Task details => Without the pictures, output the records below exactly as they are.

(Stored data entries)
----
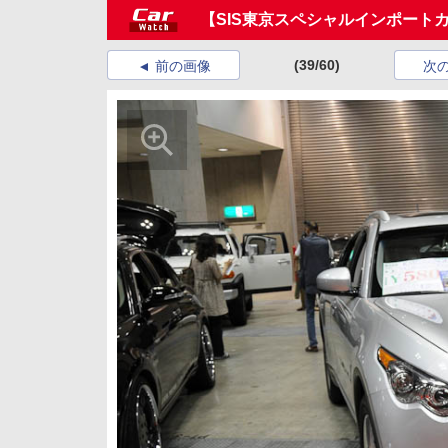
【SIS東京スペシャルインポートカ
(39/60)
前の画像
次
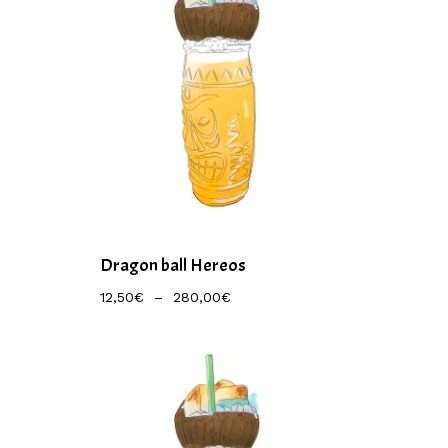
Dragon ball Hereos
Plage
12,50
€
–
280,00
€
De
Prix :
12,50€
À
280,00€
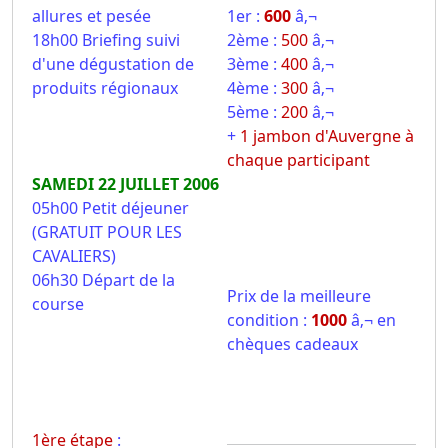
allures et pesée
1er :
600
â‚¬
18h00 Briefing suivi
2ème :
500
â‚¬
d'une dégustation de
3ème :
400
â‚¬
produits régionaux
4ème :
300
â‚¬
5ème :
200
â‚¬
+
1 jambon d'Auvergne à
chaque participant
SAMEDI 22 JUILLET 2006
05h00 Petit déjeuner
(GRATUIT POUR LES
CAVALIERS)
06h30 Départ de la
Prix de la meilleure
course
condition :
1000
â‚¬ en
chèques cadeaux
1ère étape
:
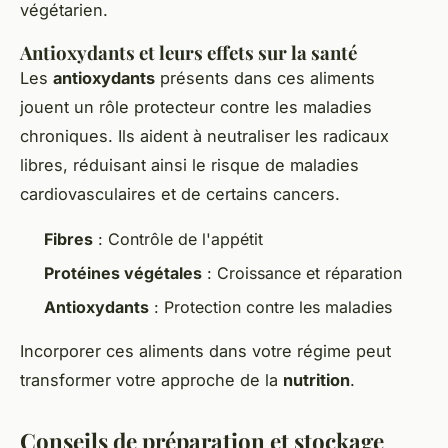
végétarien.
Antioxydants et leurs effets sur la santé
Les
antioxydants
présents dans ces aliments
jouent un rôle protecteur contre les maladies
chroniques. Ils aident à neutraliser les radicaux
libres, réduisant ainsi le risque de maladies
cardiovasculaires et de certains cancers.
Fibres
: Contrôle de l'appétit
Protéines végétales
: Croissance et réparation
Antioxydants
: Protection contre les maladies
Incorporer ces aliments dans votre régime peut
transformer votre approche de la
nutrition
.
Conseils de préparation et stockage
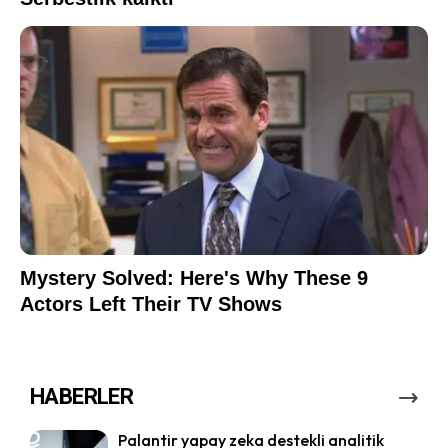
HABERLER
Palantir yapay zeka destekli analitik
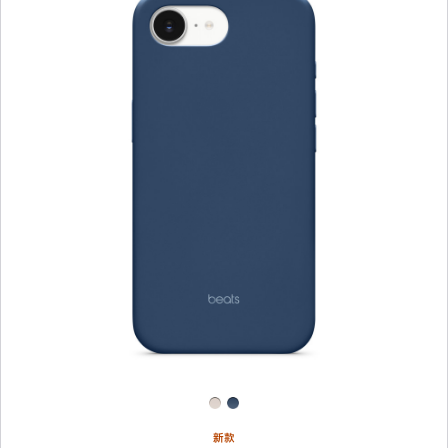
上
一
个
图
像
-
Beats
款
iPhone 17e
专
用
MagSafe
保
护
壳
–
磐
新款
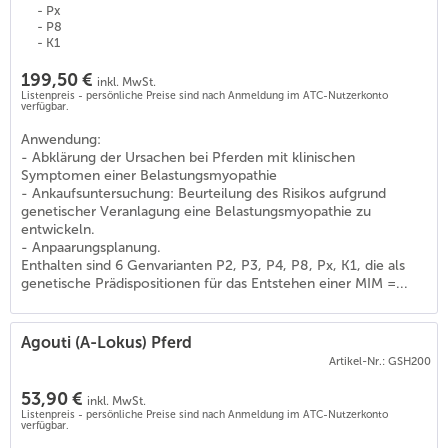
- Px
- P8
- K1
199,50 €
inkl. MwSt.
Listenpreis - persönliche Preise sind nach Anmeldung im ATC-Nutzerkonto
verfügbar.
Anwendung:
- Abklärung der Ursachen bei Pferden mit klinischen
Symptomen einer Belastungsmyopathie
- Ankaufsuntersuchung: Beurteilung des Risikos aufgrund
genetischer Veranlagung eine Belastungsmyopathie zu
entwickeln.
- Anpaarungsplanung.
Enthalten sind 6 Genvarianten P2, P3, P4, P8, Px, K1, die als
genetische Prädispositionen für das Entstehen einer MIM =...
Agouti (A-Lokus) Pferd
Artikel-Nr.: GSH200
53,90 €
inkl. MwSt.
Listenpreis - persönliche Preise sind nach Anmeldung im ATC-Nutzerkonto
verfügbar.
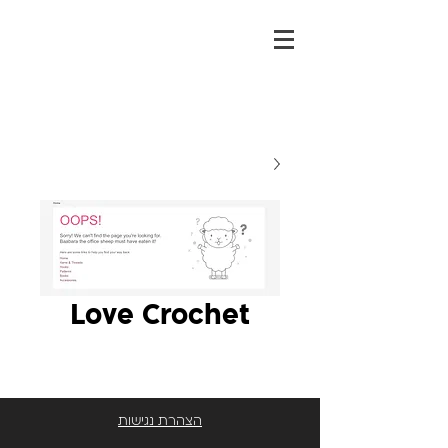
Love Crochet
הצהרת נגישות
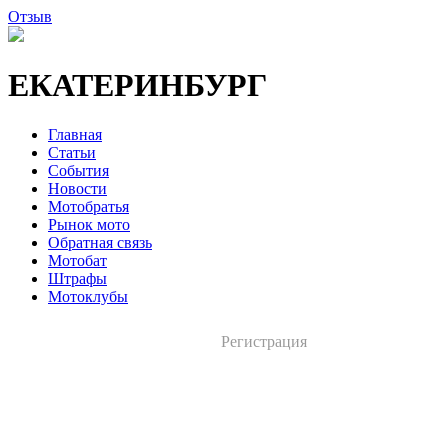
Отзыв
ЕКАТЕРИНБУРГ
Главная
Статьи
События
Новости
Мотобратья
Рынок мото
Обратная связь
Мотобат
Штрафы
Мотоклубы
Регистрация
Вход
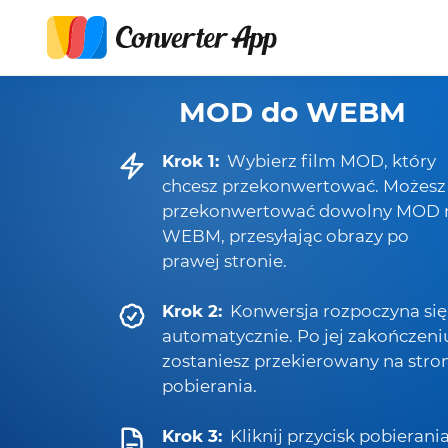
MOD do WEBM
Krok 1:
Wybierz film MOD, który
chcesz przekonwertować. Możesz
przekonwertować dowolny MOD 
WEBM, przesyłając obrazy po
prawej stronie.
Krok 2:
Konwersja rozpoczyna się
automatycznie. Po jej zakończeni
zostaniesz przekierowany na stro
pobierania.
Krok 3:
Kliknij przycisk pobierania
----
Finished task =>
【SIS東京スペシャルインポートカ
(39/60)
前の画像
次
Dragon ball Hereos
Plage
12,50
€
–
280,00
€
De
Prix :
12,50€
À
280,00€
allures et pesée
1er :
600
â‚¬
18h00 Briefing suivi
2ème :
500
â‚¬
d'une dégustation de
3ème :
400
â‚¬
produits régionaux
4ème :
300
â‚¬
5ème :
200
â‚¬
+
1 jambon d'Auvergne à
chaque participant
SAMEDI 22 JUILLET 2006
05h00 Petit déjeuner
(GRATUIT POUR LES
CAVALIERS)
06h30 Départ de la
Prix de la meilleure
course
condition :
1000
â‚¬ en
chèques cadeaux
1ère étape
:
végétarien.
Antioxydants et leurs effets sur la santé
Les
antioxydants
présents dans ces aliments
jouent un rôle protecteur contre les maladies
chroniques. Ils aident à neutraliser les radicaux
libres, réduisant ainsi le risque de maladies
cardiovasculaires et de certains cancers.
Fibres
: Contrôle de l'appétit
Protéines végétales
: Croissance et réparation
Antioxydants
: Protection contre les maladies
Incorporer ces aliments dans votre régime peut
transformer votre approche de la
nutrition
.
Conseils de préparation et stockage
HABERLER
Palantir yapay zeka destekli analitik
上
一
个
图
像
-
Beats
款
iPhone 17e
专
用
MagSafe
保
护
壳
–
磐
新款
- Px
- P8
- K1
199,50 €
inkl. MwSt.
Listenpreis - persönliche Preise sind nach Anmeldung im ATC-Nutzerkonto
verfügbar.
Anwendung:
- Abklärung der Ursachen bei Pferden mit klinischen
Symptomen einer Belastungsmyopathie
- Ankaufsuntersuchung: Beurteilung des Risikos aufgrund
genetischer Veranlagung eine Belastungsmyopathie zu
entwickeln.
- Anpaarungsplanung.
Enthalten sind 6 Genvarianten P2, P3, P4, P8, Px, K1, die als
genetische Prädispositionen für das Entstehen einer MIM =...
Agouti (A-Lokus) Pferd
Artikel-Nr.: GSH200
53,90 €
inkl. MwSt.
Listenpreis - persönliche Preise sind nach Anmeldung im ATC-Nutzerkonto
verfügbar.
Love Crochet
הצהרת נגישות
Отзыв
ЕКАТЕРИНБУРГ
Главная
Статьи
События
Новости
Мотобратья
Рынок мото
Обратная связь
Мотобат
Штрафы
Мотоклубы
Регистрация
Вход
MOD do WEBM
Krok 1:
Wybierz film MOD, który
chcesz przekonwertować. Możesz
przekonwertować dowolny MOD 
WEBM, przesyłając obrazy po
prawej stronie.
Krok 2:
Konwersja rozpoczyna się
automatycznie. Po jej zakończeni
zostaniesz przekierowany na stro
pobierania.
Krok 3:
Kliknij przycisk pobierania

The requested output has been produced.